--- Input data ---
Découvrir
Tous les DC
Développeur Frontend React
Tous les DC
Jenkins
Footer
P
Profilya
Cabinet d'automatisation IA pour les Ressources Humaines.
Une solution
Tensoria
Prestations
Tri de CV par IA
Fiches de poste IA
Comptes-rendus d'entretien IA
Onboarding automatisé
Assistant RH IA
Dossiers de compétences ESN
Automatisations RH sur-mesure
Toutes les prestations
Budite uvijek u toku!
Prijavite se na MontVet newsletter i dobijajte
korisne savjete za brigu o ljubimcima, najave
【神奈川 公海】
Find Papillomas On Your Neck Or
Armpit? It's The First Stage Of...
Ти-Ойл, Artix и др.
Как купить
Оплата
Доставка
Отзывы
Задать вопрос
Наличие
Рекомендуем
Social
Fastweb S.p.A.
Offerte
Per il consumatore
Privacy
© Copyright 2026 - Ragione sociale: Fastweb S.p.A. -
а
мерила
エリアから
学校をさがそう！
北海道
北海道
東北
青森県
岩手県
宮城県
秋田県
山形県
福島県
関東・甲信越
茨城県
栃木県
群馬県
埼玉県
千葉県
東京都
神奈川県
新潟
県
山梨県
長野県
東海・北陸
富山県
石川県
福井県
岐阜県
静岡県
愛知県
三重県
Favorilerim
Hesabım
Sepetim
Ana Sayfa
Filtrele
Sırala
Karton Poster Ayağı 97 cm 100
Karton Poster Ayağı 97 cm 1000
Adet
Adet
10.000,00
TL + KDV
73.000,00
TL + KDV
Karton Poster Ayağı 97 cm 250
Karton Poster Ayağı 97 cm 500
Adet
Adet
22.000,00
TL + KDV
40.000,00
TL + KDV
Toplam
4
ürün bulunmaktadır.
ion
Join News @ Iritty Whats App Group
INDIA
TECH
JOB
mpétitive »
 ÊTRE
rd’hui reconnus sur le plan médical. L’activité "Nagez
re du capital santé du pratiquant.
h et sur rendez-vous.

--- Task directions ---
Reproduce every line of the material above in its original order, keeping each one character for character.

--- Problem solution ---
Découvrir
Tous les DC
Développeur Frontend React
Tous les DC
Jenkins
Footer
P
Profilya
Cabinet d'automatisation IA pour les Ressources Humaines.
Une solution
Tensoria
Prestations
Tri de CV par IA
Fiches de poste IA
Comptes-rendus d'entretien IA
Onboarding automatisé
Assistant RH IA
Dossiers de compétences ESN
Automatisations RH sur-mesure
Toutes les prestations
Budite uvijek u toku!
Prijavite se na MontVet newsletter i dobijajte
korisne savjete za brigu o ljubimcima, najave
【神奈川 公海】
Find Papillomas On Your Neck Or
Armpit? It's The First Stage Of...
Ти-Ойл, Artix и др.
Как купить
Оплата
Доставка
Отзывы
Задать вопрос
Наличие
Рекомендуем
Social
Fastweb S.p.A.
Offerte
Per il consumatore
Privacy
© Copyright 2026 - Ragione sociale: Fastweb S.p.A. -
а
мерила
エリアから
学校をさがそう！
北海道
北海道
東北
青森県
岩手県
宮城県
秋田県
山形県
福島県
関東・甲信越
茨城県
栃木県
群馬県
埼玉県
千葉県
東京都
神奈川県
新潟
県
山梨県
長野県
東海・北陸
富山県
石川県
福井県
岐阜県
静岡県
愛知県
三重県
Favorilerim
Hesabım
Sepetim
Ana Sayfa
Filtrele
Sırala
Karton Poster Ayağı 97 cm 100
Karton Poster Ayağı 97 cm 1000
Adet
Adet
10.000,00
TL + KDV
73.000,00
TL + KDV
Karton Poster Ayağı 97 cm 250
Karton Poster Ayağı 97 cm 500
Adet
Adet
22.000,00
TL + KDV
40.000,00
TL + KDV
Toplam
4
ürün bulunmaktadır.
ion
Join News @ Iritty Whats App Group
INDIA
TECH
JOB
mpétitive »
 ÊTRE
rd’hui reconnus sur le plan médical. L’activité "Nagez
re du capital santé du pratiquant.
h et sur rendez-vous.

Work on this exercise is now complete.